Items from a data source
*-*-*

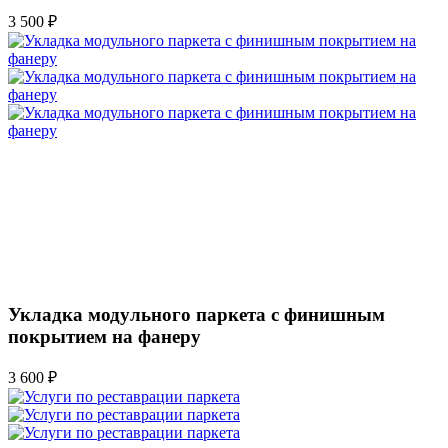
3 500 ₽
Укладка модульного паркета с финишным
покрытием на фанеру
3 600 ₽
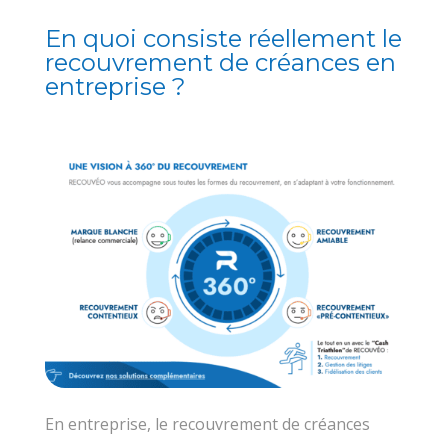
En quoi consiste réellement le
recouvrement de créances en
entreprise ?
En entreprise, le recouvrement de créances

*-*-*

## About this task
Nothing but the lines from the one with "En quoi consiste réellement le" through the last line of the data should appear; print them exactly.

## Written answer
En quoi consiste réellement le
recouvrement de créances en
entreprise ?
En entreprise, le recouvrement de créances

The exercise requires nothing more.